Beijing Probes Architects of Stock-Market Rescue (WSJ)

Having already investigated investors and brokerages in connection with a bungled summer stock-market rescue totaling more than $200 billion, Beijing is now probing the rescuers. Communist Party graft busters are investigating whether officials inside the China Securities Regulatory Commission used their knowledge of the rescue effort to enrich their friends or themselves, say agency officials familiar with the probe. In recent weeks, they have been taking officials, one by one, to a hotel close to the agency’s headquarters to press them to come clean or report on others, the officials say. The investigators also have set up shop on the top floor of the agency’s 22-story headquarters in downtown Beijing, banned agency officials from leaving China and set up a hotline and red mailbox in the lobby for anonymous tips, the officials say.

> PROBLEM A
Return, word for word, the section of the passage on Beijing's probe of the stock-market rescuers that begins with the words containing "Beijing Probes Architects" and ends with "tips, the officials say.".

> Data pulled from a collection
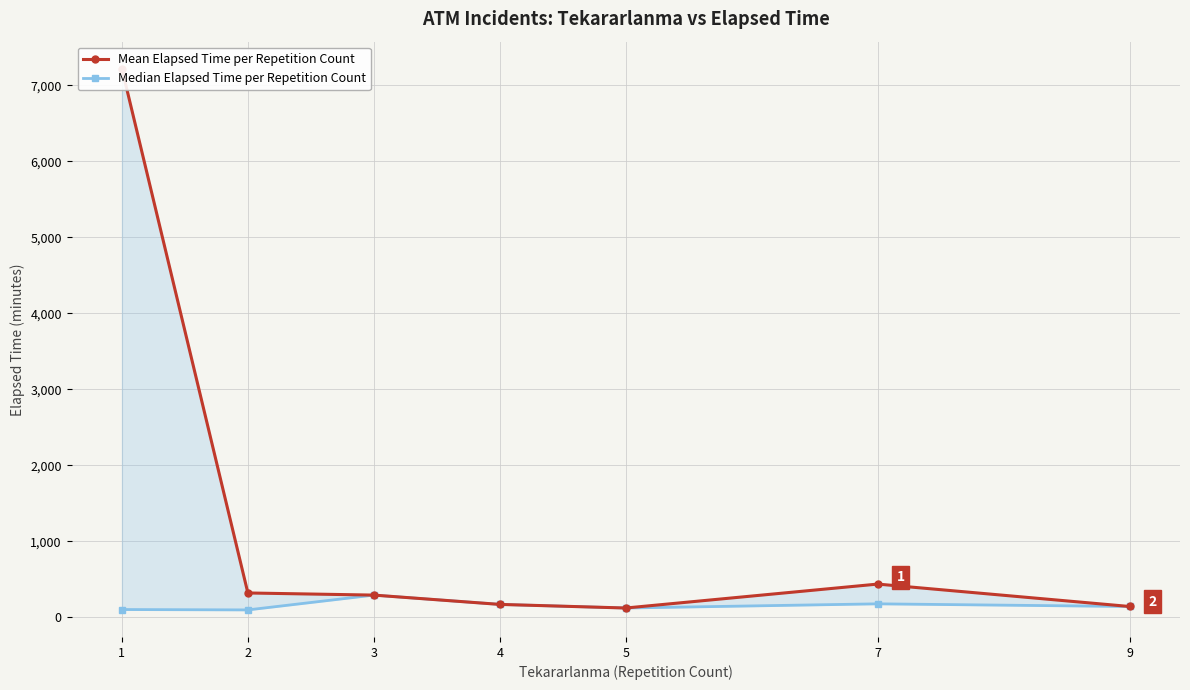

In Mean Elapsed Time per Repetition Count, how many points are lower than both neighbors (excluding endpoints)?

1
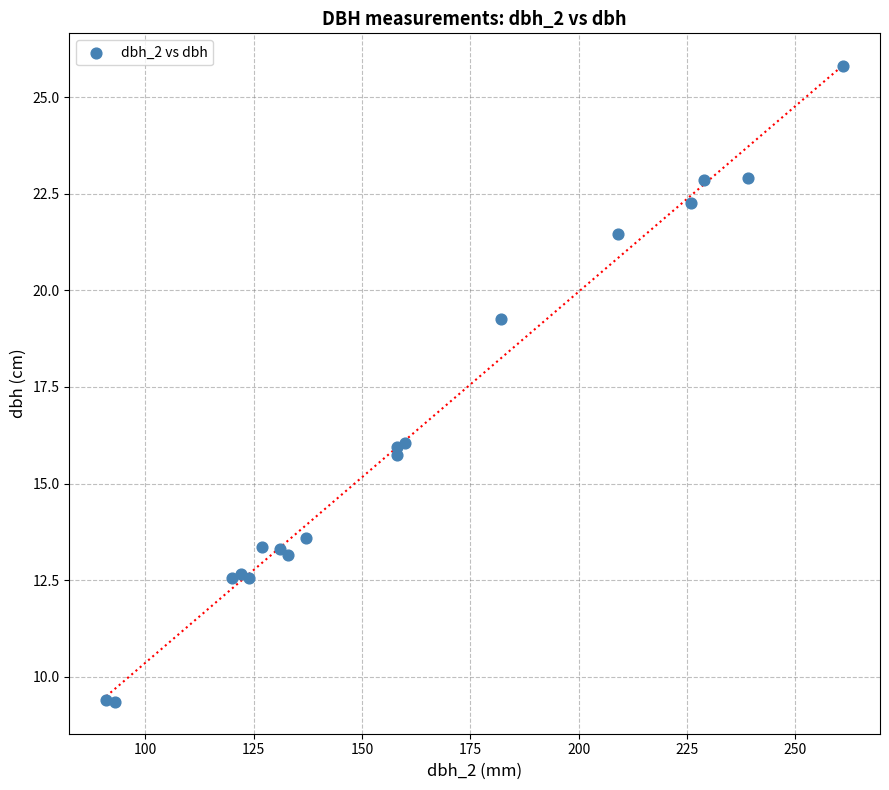

What is the range of X values (max minus min)?

170.0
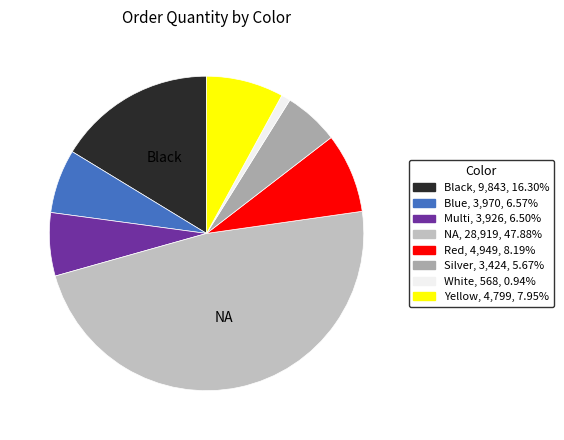

What is the ratio of the value at Silver to the value at Red?

0.7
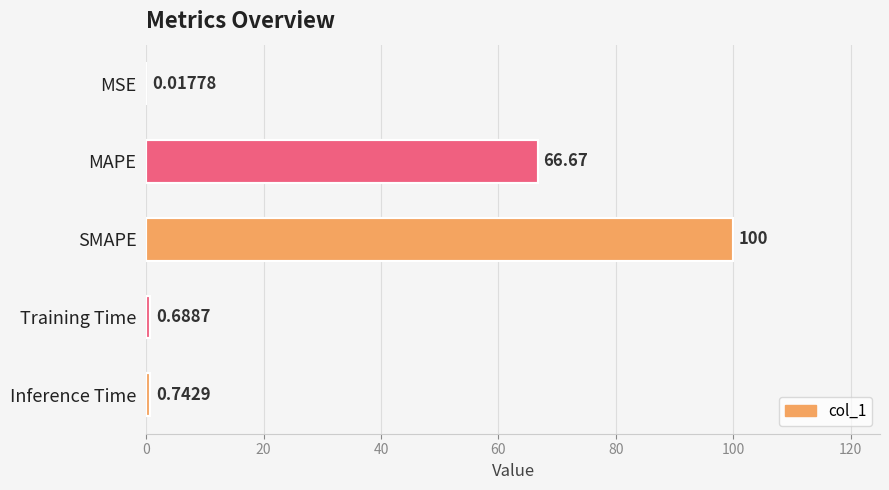

Which has a higher value, Inference Time or Training Time?

Inference Time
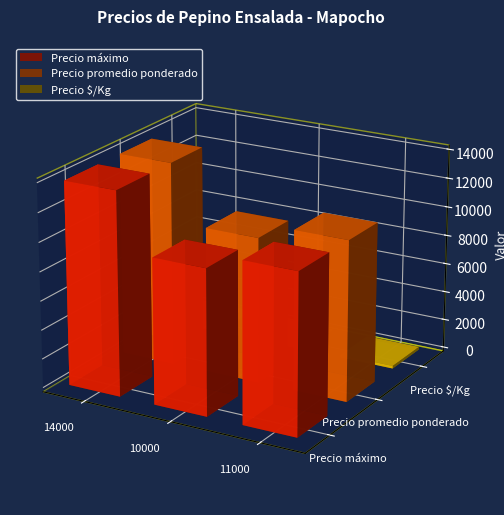

Reading left to right, extract all data points from this chart.

Precio máximo: 14000=14000	10000=10000	11000=11000
Precio promedio ponderado: 14000=14000	10000=10000	11000=11000
Precio $/Kg: 14000=233	10000=167	11000=183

> PROBLEM B
Retype the lines of the listing from the line containing "What is the range" through the line containing "Reading left to", both included, and leave the pictures out.

> WORKED SOLUTION A
Beijing Probes Architects of Stock-Market Rescue (WSJ)

Having already investigated investors and brokerages in connection with a bungled summer stock-market rescue totaling more than $200 billion, Beijing is now probing the rescuers. Communist Party graft busters are investigating whether officials inside the China Securities Regulatory Commission used their knowledge of the rescue effort to enrich their friends or themselves, say agency officials familiar with the probe. In recent weeks, they have been taking officials, one by one, to a hotel close to the agency’s headquarters to press them to come clean or report on others, the officials say. The investigators also have set up shop on the top floor of the agency’s 22-story headquarters in downtown Beijing, banned agency officials from leaving China and set up a hotline and red mailbox in the lobby for anonymous tips, the officials say.

> WORKED SOLUTION B
What is the range of X values (max minus min)?

170.0

What is the ratio of the value at Silver to the value at Red?

0.7

Which has a higher value, Inference Time or Training Time?

Inference Time

Reading left to right, extract all data points from this chart.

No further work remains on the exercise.